RECORDS section start

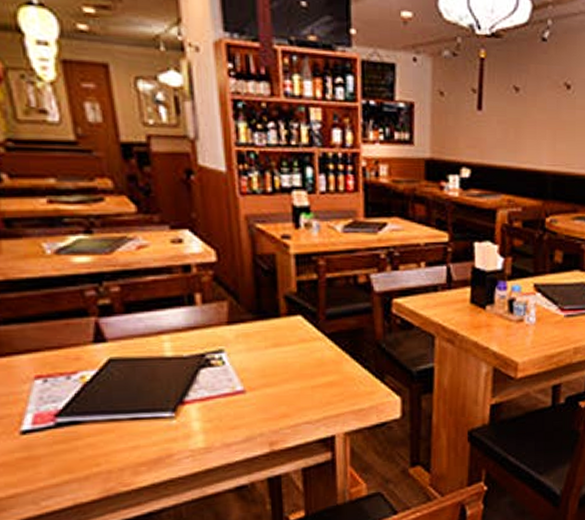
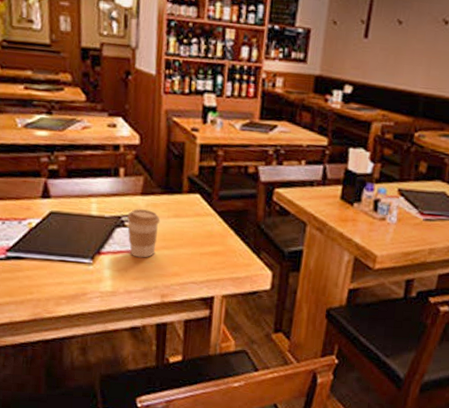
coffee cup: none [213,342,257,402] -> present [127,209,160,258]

RECORDS section end
RECORDS section start

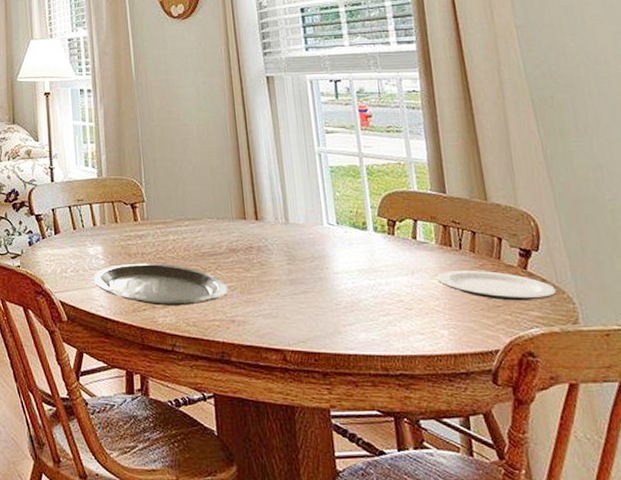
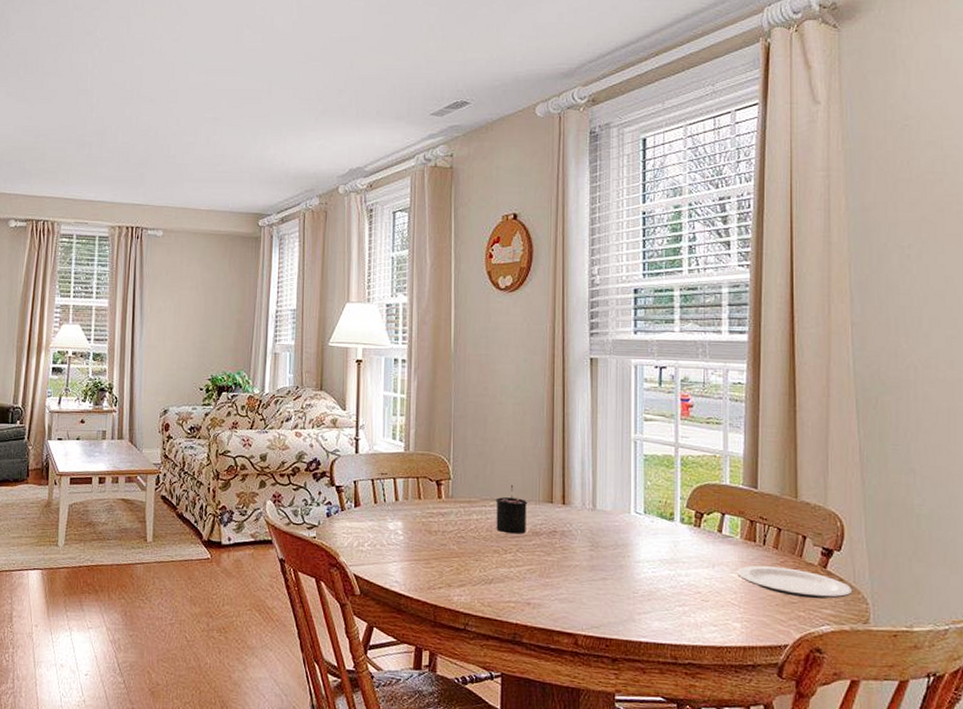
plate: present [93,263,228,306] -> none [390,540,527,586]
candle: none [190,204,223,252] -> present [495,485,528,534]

RECORDS section end

Please return only the lines above, starting at the line that has "plate: present [93,263,228,306]" and ending at the line that has "candle: none [190,204,223,252]", keeping both and leaving each one unchanged.

*EXERCISE RESPONSE:*
plate: present [93,263,228,306] -> none [390,540,527,586]
candle: none [190,204,223,252] -> present [495,485,528,534]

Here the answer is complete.